>> begin INFORMATION SUPPLIED

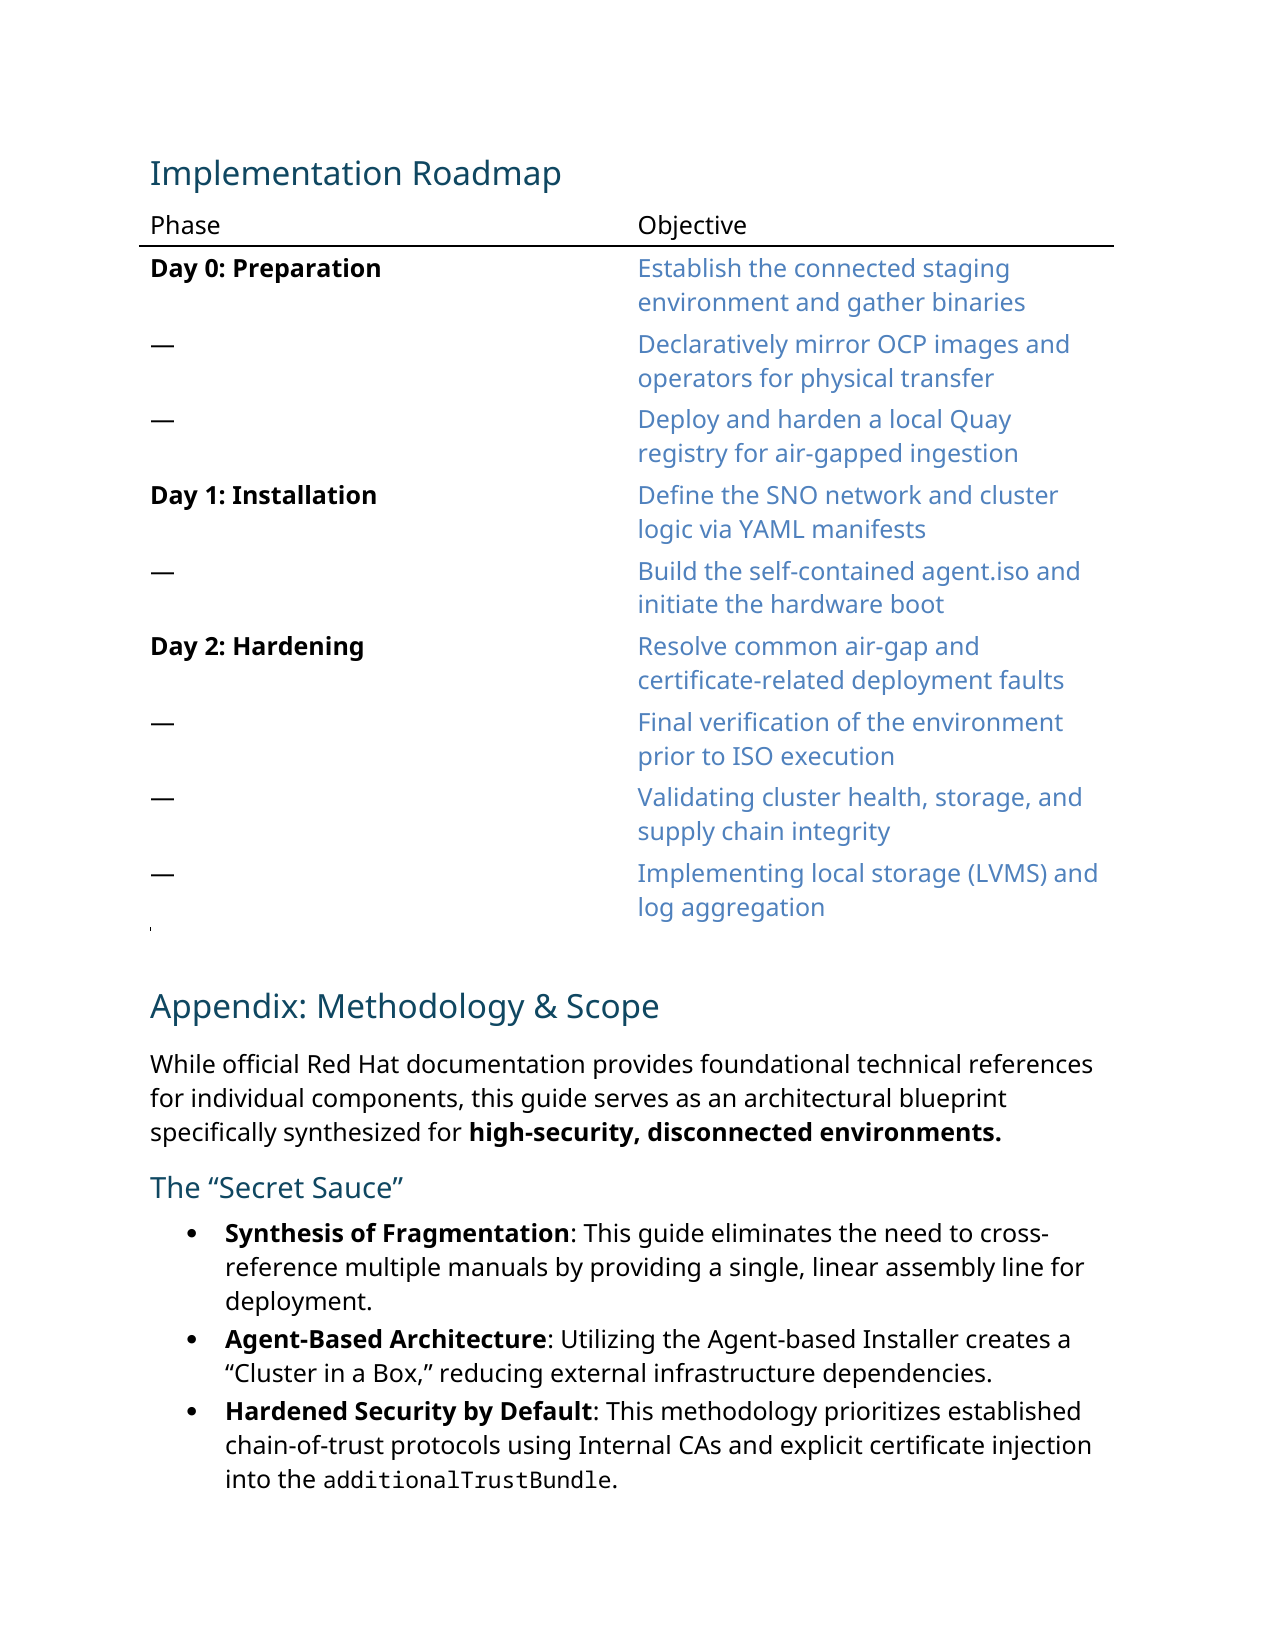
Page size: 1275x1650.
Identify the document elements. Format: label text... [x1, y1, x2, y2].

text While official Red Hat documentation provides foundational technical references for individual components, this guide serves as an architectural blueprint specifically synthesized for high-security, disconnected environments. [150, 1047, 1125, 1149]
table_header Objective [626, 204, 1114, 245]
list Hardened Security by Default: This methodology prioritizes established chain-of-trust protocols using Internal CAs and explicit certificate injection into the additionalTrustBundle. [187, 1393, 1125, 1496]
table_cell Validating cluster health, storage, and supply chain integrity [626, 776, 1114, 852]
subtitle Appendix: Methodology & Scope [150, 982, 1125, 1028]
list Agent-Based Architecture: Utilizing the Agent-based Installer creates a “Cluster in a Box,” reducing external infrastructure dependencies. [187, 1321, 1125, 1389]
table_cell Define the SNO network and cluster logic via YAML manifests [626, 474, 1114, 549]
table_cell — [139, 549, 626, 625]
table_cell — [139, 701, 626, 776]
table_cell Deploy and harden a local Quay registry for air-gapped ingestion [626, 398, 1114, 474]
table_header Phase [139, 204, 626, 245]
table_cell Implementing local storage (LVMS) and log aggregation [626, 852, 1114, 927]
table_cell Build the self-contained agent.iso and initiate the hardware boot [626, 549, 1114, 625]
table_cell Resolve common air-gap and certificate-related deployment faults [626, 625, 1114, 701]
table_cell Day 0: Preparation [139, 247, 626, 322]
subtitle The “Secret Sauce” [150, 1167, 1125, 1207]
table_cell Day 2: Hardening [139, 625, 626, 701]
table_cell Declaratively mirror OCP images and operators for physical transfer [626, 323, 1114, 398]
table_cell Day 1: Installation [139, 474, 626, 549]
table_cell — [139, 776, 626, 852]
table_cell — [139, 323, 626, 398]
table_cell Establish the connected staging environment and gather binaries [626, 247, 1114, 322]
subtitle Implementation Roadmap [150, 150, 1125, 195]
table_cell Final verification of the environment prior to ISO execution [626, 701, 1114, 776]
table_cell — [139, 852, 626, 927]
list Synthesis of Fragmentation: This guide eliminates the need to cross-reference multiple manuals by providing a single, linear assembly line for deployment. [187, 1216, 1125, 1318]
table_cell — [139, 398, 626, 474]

>> end INFORMATION SUPPLIED
>> begin INFORMATION SUPPLIED

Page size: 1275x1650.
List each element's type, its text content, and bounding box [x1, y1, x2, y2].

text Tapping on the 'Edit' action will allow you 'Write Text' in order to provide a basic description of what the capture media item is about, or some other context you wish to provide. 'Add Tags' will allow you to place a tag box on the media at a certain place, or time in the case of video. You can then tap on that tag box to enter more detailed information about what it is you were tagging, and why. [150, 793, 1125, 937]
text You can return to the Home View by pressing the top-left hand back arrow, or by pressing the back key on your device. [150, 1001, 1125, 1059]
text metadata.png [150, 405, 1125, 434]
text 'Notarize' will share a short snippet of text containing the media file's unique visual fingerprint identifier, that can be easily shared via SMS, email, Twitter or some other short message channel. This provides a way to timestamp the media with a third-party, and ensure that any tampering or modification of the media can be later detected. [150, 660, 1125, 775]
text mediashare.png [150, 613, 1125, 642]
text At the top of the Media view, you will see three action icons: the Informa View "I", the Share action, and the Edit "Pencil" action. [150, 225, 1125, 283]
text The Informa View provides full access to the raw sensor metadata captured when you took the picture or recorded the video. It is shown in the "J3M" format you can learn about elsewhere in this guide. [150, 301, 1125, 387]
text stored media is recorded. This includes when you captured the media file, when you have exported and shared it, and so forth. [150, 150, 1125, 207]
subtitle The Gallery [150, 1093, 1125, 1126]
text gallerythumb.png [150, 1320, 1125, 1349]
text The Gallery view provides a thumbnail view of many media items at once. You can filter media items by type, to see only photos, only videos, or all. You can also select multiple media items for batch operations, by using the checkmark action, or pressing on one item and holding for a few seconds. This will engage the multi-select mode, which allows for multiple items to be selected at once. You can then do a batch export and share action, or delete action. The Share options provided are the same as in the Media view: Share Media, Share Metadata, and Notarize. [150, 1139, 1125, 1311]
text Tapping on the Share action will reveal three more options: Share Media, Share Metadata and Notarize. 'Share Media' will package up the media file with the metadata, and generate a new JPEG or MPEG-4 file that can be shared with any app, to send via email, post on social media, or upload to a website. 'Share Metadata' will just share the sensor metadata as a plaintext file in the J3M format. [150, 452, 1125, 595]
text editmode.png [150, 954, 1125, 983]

>> end INFORMATION SUPPLIED

Reproduce verbatim the records from the line containing "text While official" through the line containing "table_header Objective [626, 204, 1114, 245]", inclusive of both.

text While official Red Hat documentation provides foundational technical references for individual components, this guide serves as an architectural blueprint specifically synthesized for high-security, disconnected environments. [150, 1047, 1125, 1149]
table_header Objective [626, 204, 1114, 245]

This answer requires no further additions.